Bounding box coordinate data
================================

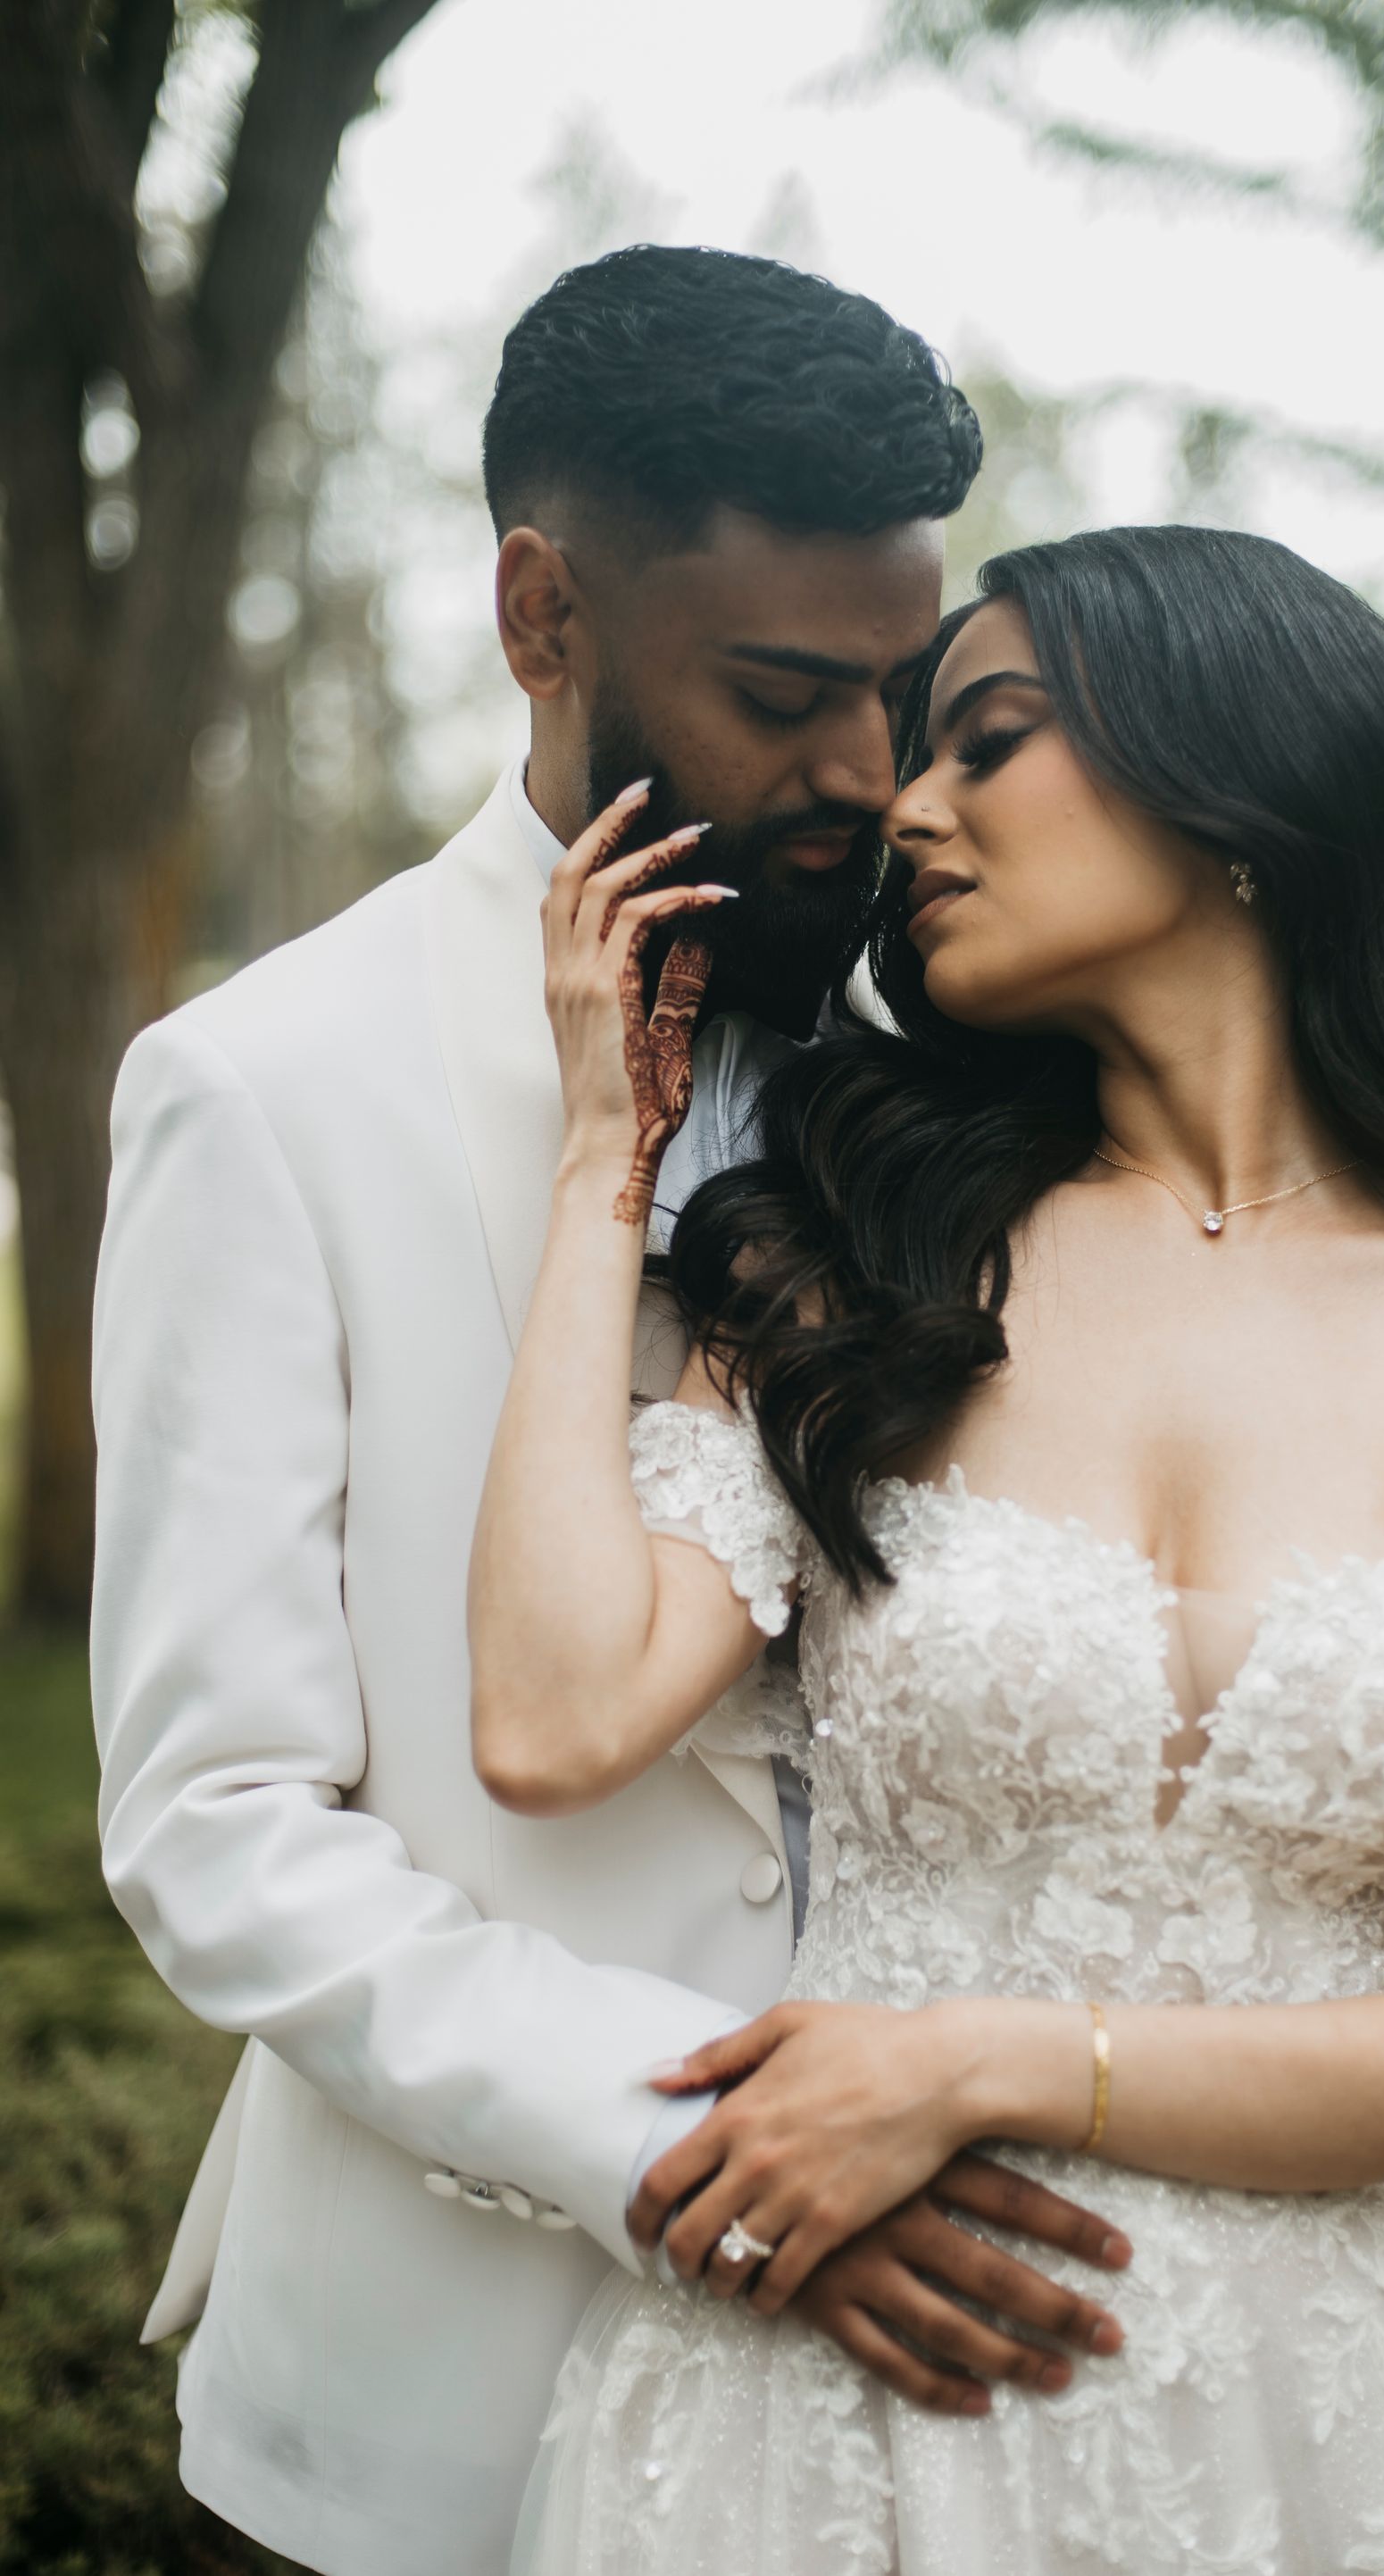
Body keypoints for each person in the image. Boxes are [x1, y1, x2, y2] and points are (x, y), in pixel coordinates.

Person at [472, 524, 1384, 2576]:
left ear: (1243, 796)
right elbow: (550, 1716)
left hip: (1321, 2428)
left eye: (989, 738)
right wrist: (609, 1160)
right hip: (823, 2410)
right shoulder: (857, 1252)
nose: (909, 806)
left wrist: (990, 2061)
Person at [89, 246, 1129, 2576]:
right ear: (542, 613)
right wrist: (686, 2151)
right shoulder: (265, 1084)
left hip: (956, 2413)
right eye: (782, 695)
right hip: (435, 2403)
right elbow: (218, 1820)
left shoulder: (967, 1054)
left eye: (900, 694)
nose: (861, 776)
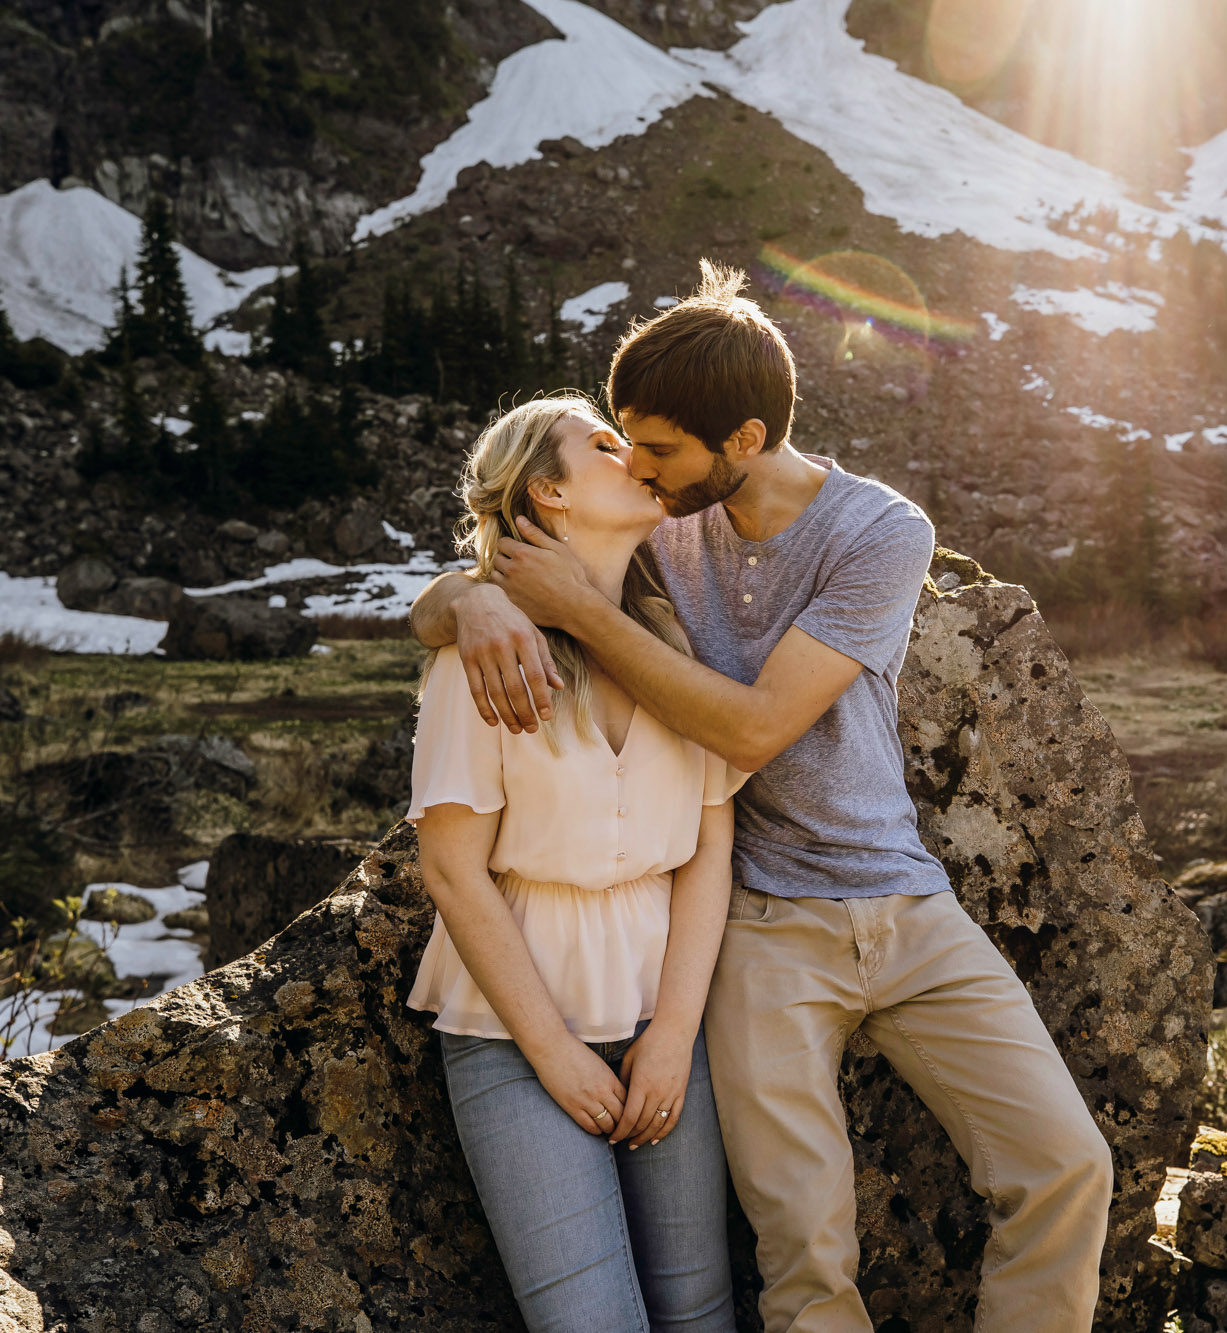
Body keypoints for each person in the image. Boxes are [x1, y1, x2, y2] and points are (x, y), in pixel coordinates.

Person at [410, 262, 1116, 1333]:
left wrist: (565, 612)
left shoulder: (879, 532)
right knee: (803, 1245)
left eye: (655, 448)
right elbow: (494, 560)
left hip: (904, 902)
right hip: (761, 925)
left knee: (1067, 1164)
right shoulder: (655, 526)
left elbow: (748, 727)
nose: (636, 466)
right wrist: (471, 603)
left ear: (739, 441)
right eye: (621, 442)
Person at [405, 394, 742, 1333]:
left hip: (665, 1023)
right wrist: (553, 1054)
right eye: (603, 444)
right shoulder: (483, 657)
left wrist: (675, 1033)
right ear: (547, 493)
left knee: (702, 1312)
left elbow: (710, 849)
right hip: (515, 1037)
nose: (631, 452)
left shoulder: (675, 644)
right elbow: (452, 872)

================================

Exercise:
Make an exact copy of the records shown above, without the pictures.

Result:
Body keypoints for each person in the image. Boxes are [x1, y1, x2, y2] and points are (x, y), in pixel coordinates.

Person at [472, 524, 1384, 2576]:
left ear: (1243, 796)
right elbow: (550, 1716)
left hip: (1321, 2428)
left eye: (989, 738)
right wrist: (609, 1160)
right hip: (823, 2410)
right shoulder: (857, 1252)
nose: (909, 806)
left wrist: (990, 2061)
Person at [89, 246, 1129, 2576]:
right ear: (542, 613)
right wrist: (686, 2151)
right shoulder: (265, 1084)
left hip: (956, 2413)
right eye: (782, 695)
right hip: (435, 2403)
right elbow: (218, 1820)
left shoulder: (967, 1054)
left eye: (900, 694)
nose: (861, 776)
Body keypoints for each person in the image. Boxes are [x1, y1, x2, y2] and points are (x, y), in pixel coordinates.

Person at [410, 262, 1116, 1333]:
left wrist: (565, 612)
left shoulder: (879, 532)
right knee: (803, 1245)
left eye: (655, 448)
right elbow: (494, 560)
left hip: (904, 902)
right hip: (761, 925)
left knee: (1067, 1164)
right shoulder: (655, 526)
left elbow: (748, 727)
nose: (636, 466)
right wrist: (471, 603)
left ear: (739, 441)
right eye: (621, 442)
Person at [405, 394, 742, 1333]:
left hip: (665, 1023)
right wrist: (553, 1054)
right eye: (603, 444)
right shoulder: (483, 657)
left wrist: (675, 1033)
right ear: (547, 493)
left knee: (702, 1312)
left elbow: (710, 849)
right hip: (515, 1037)
nose: (631, 452)
left shoulder: (675, 644)
right elbow: (452, 872)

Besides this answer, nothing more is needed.